Dataset items
++++++

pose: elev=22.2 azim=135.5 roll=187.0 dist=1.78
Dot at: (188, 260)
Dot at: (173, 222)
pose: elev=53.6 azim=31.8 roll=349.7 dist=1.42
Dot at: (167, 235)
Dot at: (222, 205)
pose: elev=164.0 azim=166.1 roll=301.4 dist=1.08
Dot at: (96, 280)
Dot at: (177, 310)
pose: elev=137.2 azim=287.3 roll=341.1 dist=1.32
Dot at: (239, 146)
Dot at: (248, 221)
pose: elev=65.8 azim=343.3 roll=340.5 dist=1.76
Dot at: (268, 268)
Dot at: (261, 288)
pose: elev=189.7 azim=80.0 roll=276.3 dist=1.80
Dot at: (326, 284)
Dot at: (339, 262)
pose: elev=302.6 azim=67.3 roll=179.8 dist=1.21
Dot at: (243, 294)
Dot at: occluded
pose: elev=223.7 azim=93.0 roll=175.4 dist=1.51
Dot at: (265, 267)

++++++

YOUR INSTRUCTIONS
Lay out every line of the records above as a JSON list of strings, one string per line, omitting any blank lines.

EXERCISE RESPONSE
[
  "pose: elev=22.2 azim=135.5 roll=187.0 dist=1.78",
  "Dot at: (188, 260)",
  "Dot at: (173, 222)",
  "pose: elev=53.6 azim=31.8 roll=349.7 dist=1.42",
  "Dot at: (167, 235)",
  "Dot at: (222, 205)",
  "pose: elev=164.0 azim=166.1 roll=301.4 dist=1.08",
  "Dot at: (96, 280)",
  "Dot at: (177, 310)",
  "pose: elev=137.2 azim=287.3 roll=341.1 dist=1.32",
  "Dot at: (239, 146)",
  "Dot at: (248, 221)",
  "pose: elev=65.8 azim=343.3 roll=340.5 dist=1.76",
  "Dot at: (268, 268)",
  "Dot at: (261, 288)",
  "pose: elev=189.7 azim=80.0 roll=276.3 dist=1.80",
  "Dot at: (326, 284)",
  "Dot at: (339, 262)",
  "pose: elev=302.6 azim=67.3 roll=179.8 dist=1.21",
  "Dot at: (243, 294)",
  "Dot at: occluded",
  "pose: elev=223.7 azim=93.0 roll=175.4 dist=1.51",
  "Dot at: (265, 267)"
]